# RECORDS SUPPLIED:
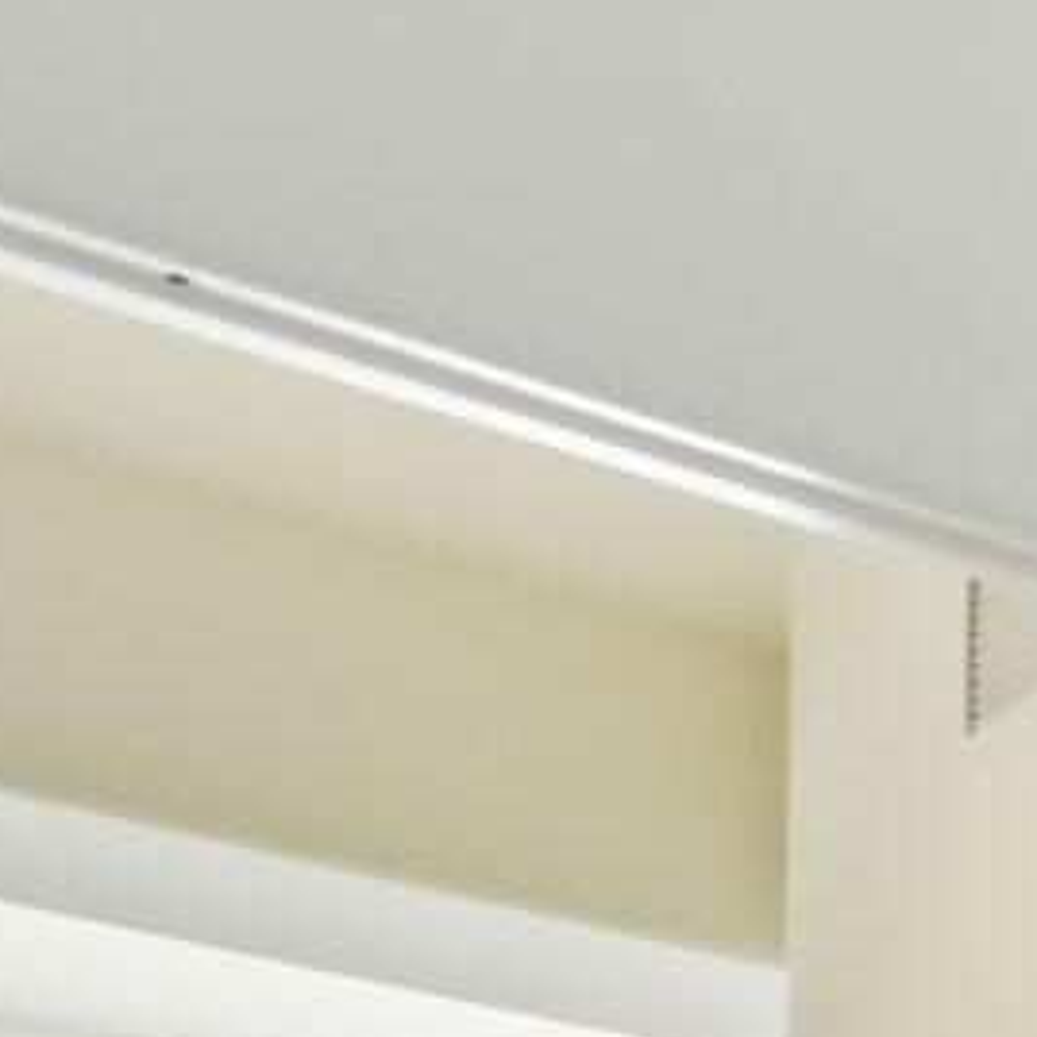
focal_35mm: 110
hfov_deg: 10.2
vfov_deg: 12.8
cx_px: 3304
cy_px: 2340
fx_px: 3728
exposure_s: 1/20
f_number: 10
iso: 320
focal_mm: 17
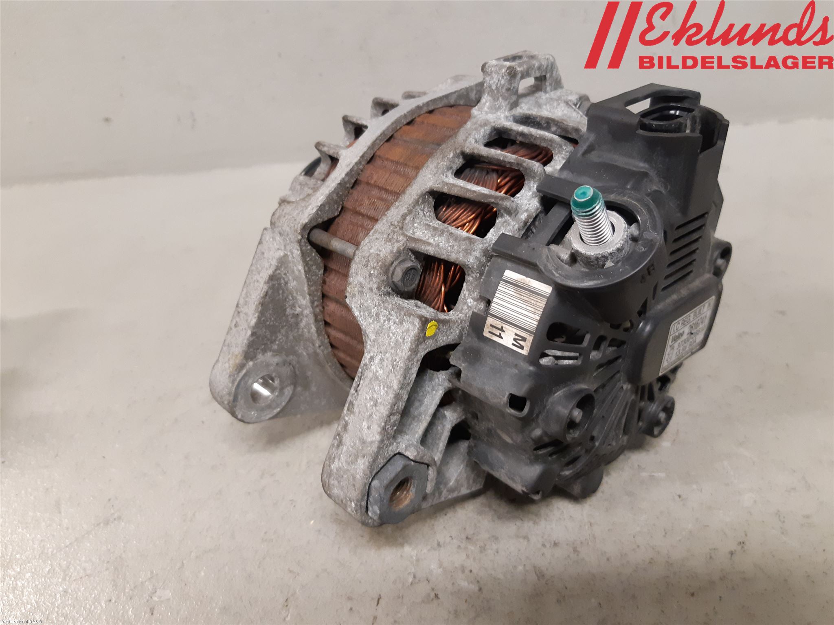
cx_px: 417
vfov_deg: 53.1
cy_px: 312
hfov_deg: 67.3
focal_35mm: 26
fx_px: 626
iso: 250
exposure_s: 1/50
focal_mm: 3.93
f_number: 1.7
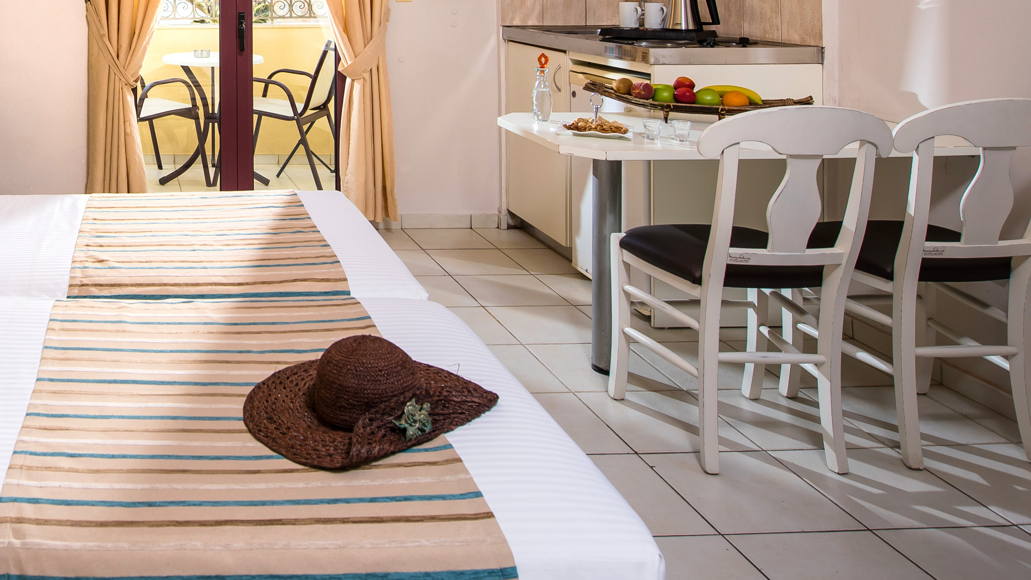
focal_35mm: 33
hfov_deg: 53.0
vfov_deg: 31.8
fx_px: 902
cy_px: -47
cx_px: 124
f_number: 6.3
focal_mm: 16
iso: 200
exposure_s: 1/60
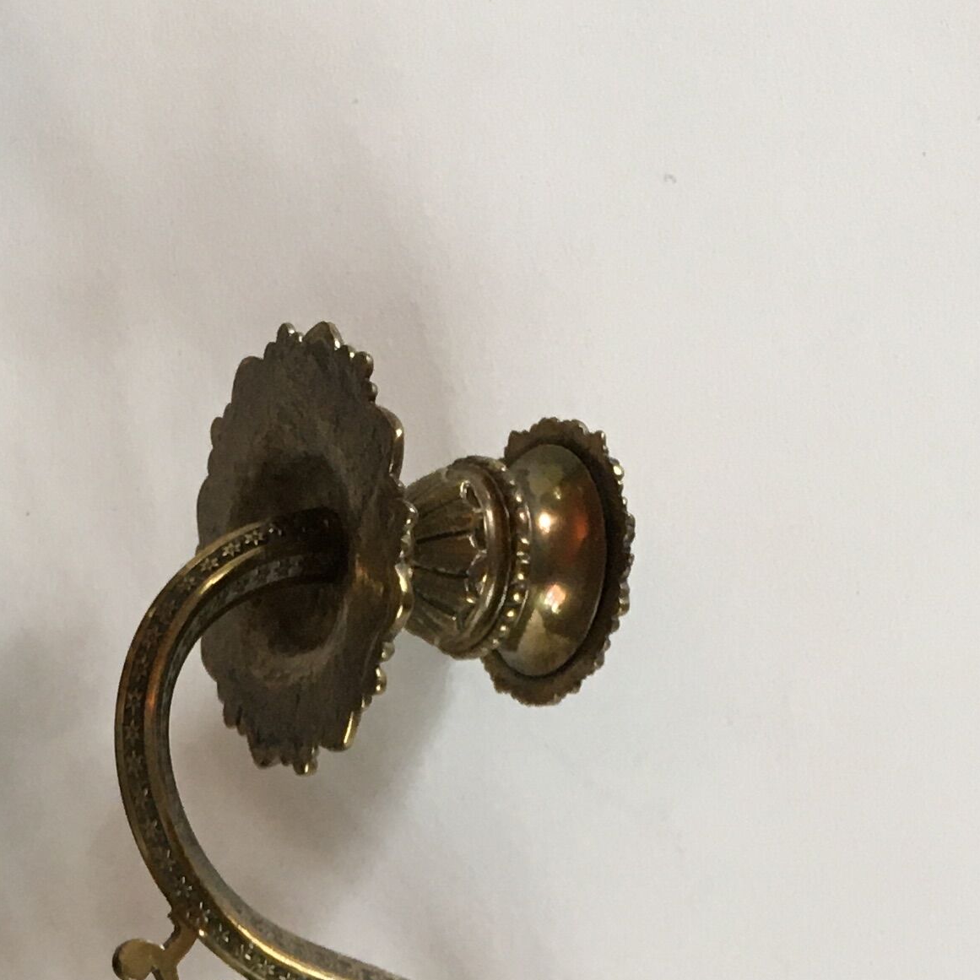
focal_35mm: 89
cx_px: 152
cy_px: 1324
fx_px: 2851
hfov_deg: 19.2
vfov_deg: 18.0
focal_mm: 4.15
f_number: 2.2
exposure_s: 1/33
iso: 50
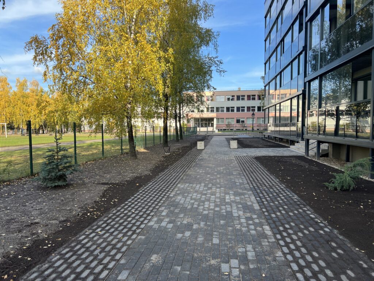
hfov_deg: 67.3
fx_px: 281
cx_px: 187
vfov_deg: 53.1
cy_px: 140
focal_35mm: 26
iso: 50
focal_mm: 5.7
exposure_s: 1/1135
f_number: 1.5
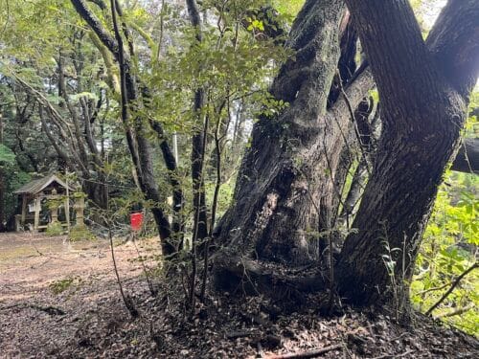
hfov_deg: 67.3
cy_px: 180
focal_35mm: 26
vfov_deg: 53.1
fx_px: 360
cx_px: 240
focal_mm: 5.7
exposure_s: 1/85
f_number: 1.5
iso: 125
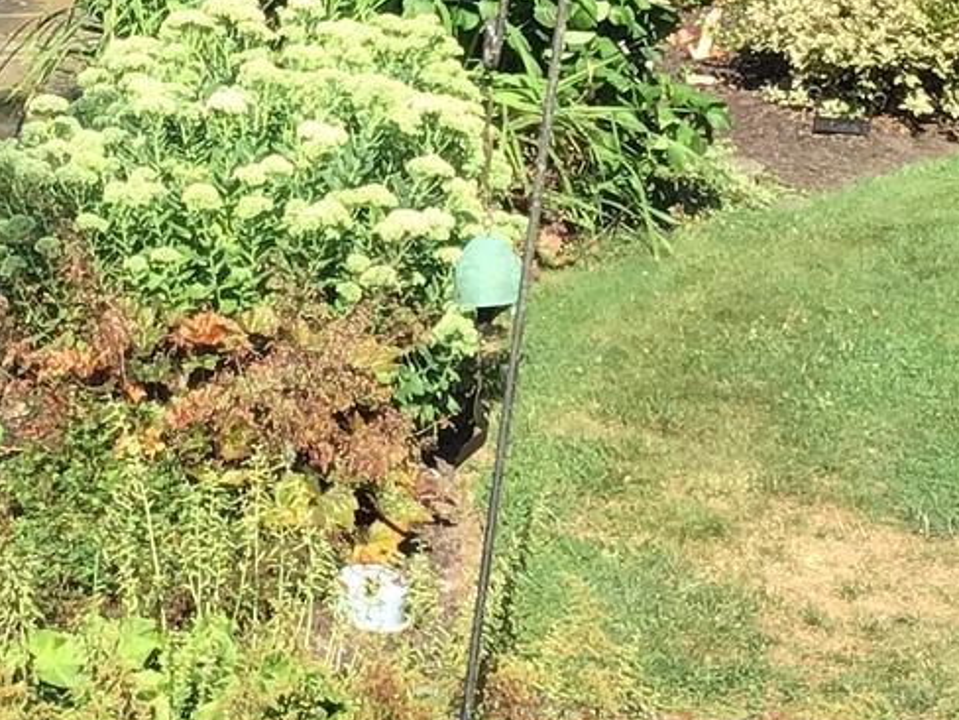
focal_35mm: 130
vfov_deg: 11.3
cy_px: -12
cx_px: 401
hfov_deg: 15.2
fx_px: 3602
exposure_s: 1/440
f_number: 2.4
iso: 25
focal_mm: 3.3
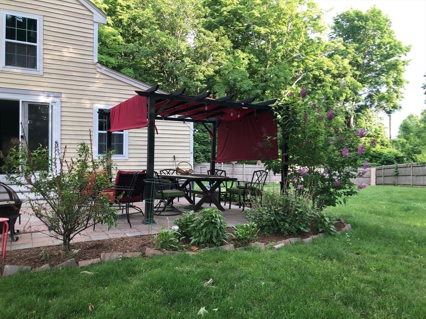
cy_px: 160
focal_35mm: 28
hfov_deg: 63.4
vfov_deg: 49.7
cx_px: 213
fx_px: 345
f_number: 1.8
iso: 40
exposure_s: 1/120
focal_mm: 3.99
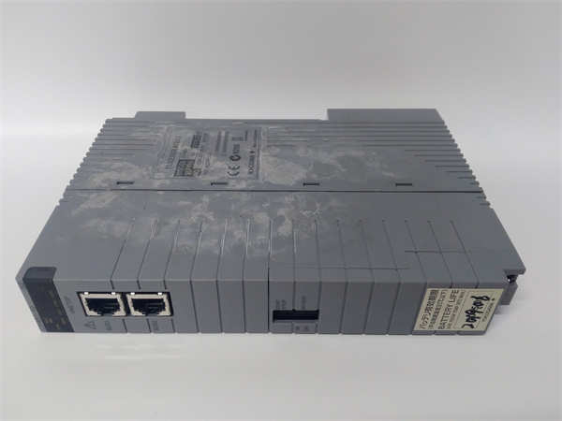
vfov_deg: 51.4
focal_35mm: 27
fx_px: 438
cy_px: 210
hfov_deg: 65.3
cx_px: 281
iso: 194
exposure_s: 1/33
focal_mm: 3.79
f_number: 2
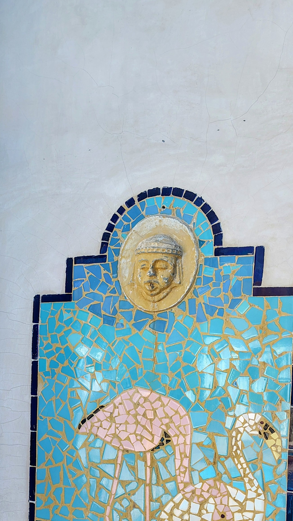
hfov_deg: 25.8
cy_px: 390
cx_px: 97
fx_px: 635
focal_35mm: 46
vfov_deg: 43.2
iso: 100
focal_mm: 5.56
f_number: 1.8
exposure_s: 1/477
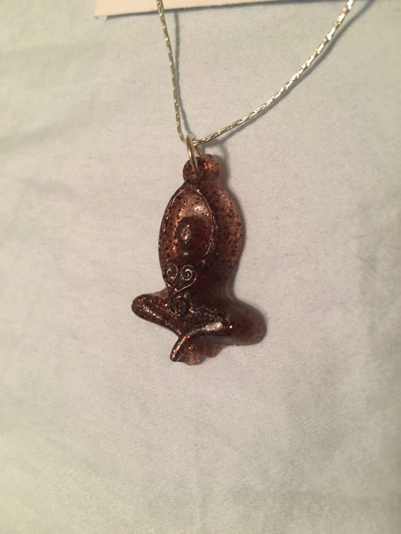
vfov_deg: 61.7
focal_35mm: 29
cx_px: 200
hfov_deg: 48.2
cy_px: 267
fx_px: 448
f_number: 2.2
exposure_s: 1/24
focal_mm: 4.15
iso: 200
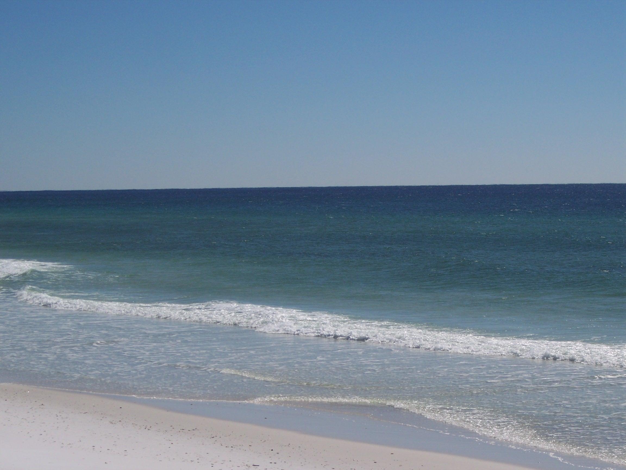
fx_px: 1881
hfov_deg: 18.9
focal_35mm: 104
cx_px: 313
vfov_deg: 14.2
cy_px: 235
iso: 100
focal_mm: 21.3
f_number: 6.7
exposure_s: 1/1000
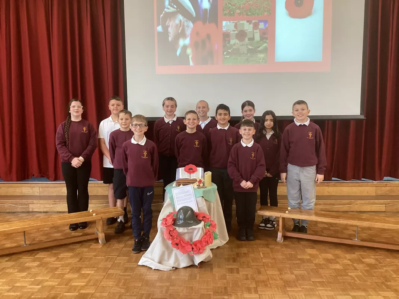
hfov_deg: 58.4
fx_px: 357
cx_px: 200
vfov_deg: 45.4
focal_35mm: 31
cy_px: 150
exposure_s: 1/60
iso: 250
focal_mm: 3.3
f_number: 2.4
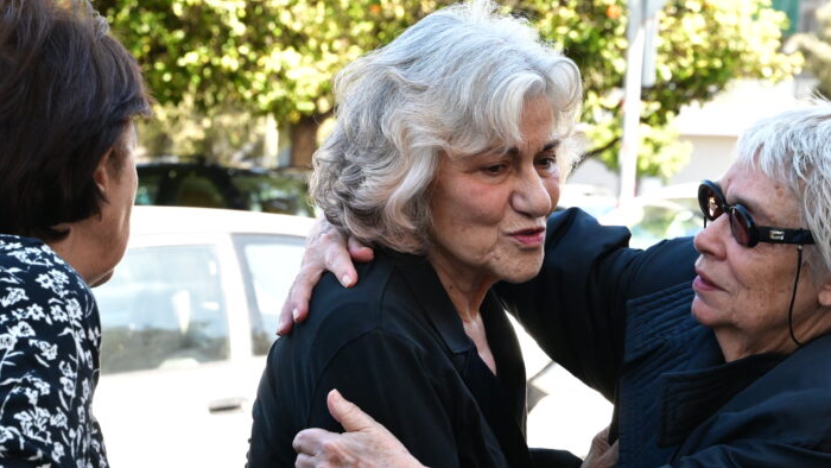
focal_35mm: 106
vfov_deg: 11.4
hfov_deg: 20.1
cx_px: 519
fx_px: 2336
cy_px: 359
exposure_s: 1/800
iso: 3200
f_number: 7.1
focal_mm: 59
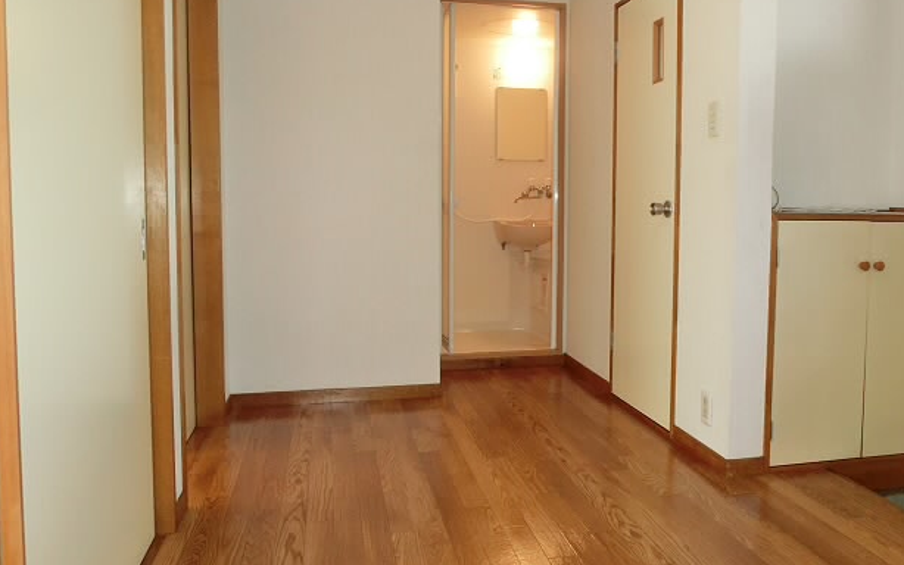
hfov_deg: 62.5
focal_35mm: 30
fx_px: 739
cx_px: 528
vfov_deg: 41.7
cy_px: 238
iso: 400
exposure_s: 1/100
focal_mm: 4.24
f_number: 3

# AIM OF THE TASK:
With the images left out, set down each record exactly as it appears.

# RESPONSE FOR THIS EXERCISE:
focal_35mm: 110
hfov_deg: 10.2
vfov_deg: 12.8
cx_px: 3304
cy_px: 2340
fx_px: 3728
exposure_s: 1/20
f_number: 10
iso: 320
focal_mm: 17
cx_px: 417
vfov_deg: 53.1
cy_px: 312
hfov_deg: 67.3
focal_35mm: 26
fx_px: 626
iso: 250
exposure_s: 1/50
focal_mm: 3.93
f_number: 1.7
focal_35mm: 33
hfov_deg: 53.0
vfov_deg: 31.8
fx_px: 902
cy_px: -47
cx_px: 124
f_number: 6.3
focal_mm: 16
iso: 200
exposure_s: 1/60
focal_35mm: 89
cx_px: 152
cy_px: 1324
fx_px: 2851
hfov_deg: 19.2
vfov_deg: 18.0
focal_mm: 4.15
f_number: 2.2
exposure_s: 1/33
iso: 50
hfov_deg: 67.3
fx_px: 281
cx_px: 187
vfov_deg: 53.1
cy_px: 140
focal_35mm: 26
iso: 50
focal_mm: 5.7
exposure_s: 1/1135
f_number: 1.5
hfov_deg: 67.3
cy_px: 180
focal_35mm: 26
vfov_deg: 53.1
fx_px: 360
cx_px: 240
focal_mm: 5.7
exposure_s: 1/85
f_number: 1.5
iso: 125
focal_35mm: 130
vfov_deg: 11.3
cy_px: -12
cx_px: 401
hfov_deg: 15.2
fx_px: 3602
exposure_s: 1/440
f_number: 2.4
iso: 25
focal_mm: 3.3
cy_px: 160
focal_35mm: 28
hfov_deg: 63.4
vfov_deg: 49.7
cx_px: 213
fx_px: 345
f_number: 1.8
iso: 40
exposure_s: 1/120
focal_mm: 3.99
vfov_deg: 51.4
focal_35mm: 27
fx_px: 438
cy_px: 210
hfov_deg: 65.3
cx_px: 281
iso: 194
exposure_s: 1/33
focal_mm: 3.79
f_number: 2
hfov_deg: 25.8
cy_px: 390
cx_px: 97
fx_px: 635
focal_35mm: 46
vfov_deg: 43.2
iso: 100
focal_mm: 5.56
f_number: 1.8
exposure_s: 1/477
vfov_deg: 61.7
focal_35mm: 29
cx_px: 200
hfov_deg: 48.2
cy_px: 267
fx_px: 448
f_number: 2.2
exposure_s: 1/24
focal_mm: 4.15
iso: 200
fx_px: 1881
hfov_deg: 18.9
focal_35mm: 104
cx_px: 313
vfov_deg: 14.2
cy_px: 235
iso: 100
focal_mm: 21.3
f_number: 6.7
exposure_s: 1/1000
hfov_deg: 58.4
fx_px: 357
cx_px: 200
vfov_deg: 45.4
focal_35mm: 31
cy_px: 150
exposure_s: 1/60
iso: 250
focal_mm: 3.3
f_number: 2.4
focal_35mm: 106
vfov_deg: 11.4
hfov_deg: 20.1
cx_px: 519
fx_px: 2336
cy_px: 359
exposure_s: 1/800
iso: 3200
f_number: 7.1
focal_mm: 59
hfov_deg: 62.5
focal_35mm: 30
fx_px: 739
cx_px: 528
vfov_deg: 41.7
cy_px: 238
iso: 400
exposure_s: 1/100
focal_mm: 4.24
f_number: 3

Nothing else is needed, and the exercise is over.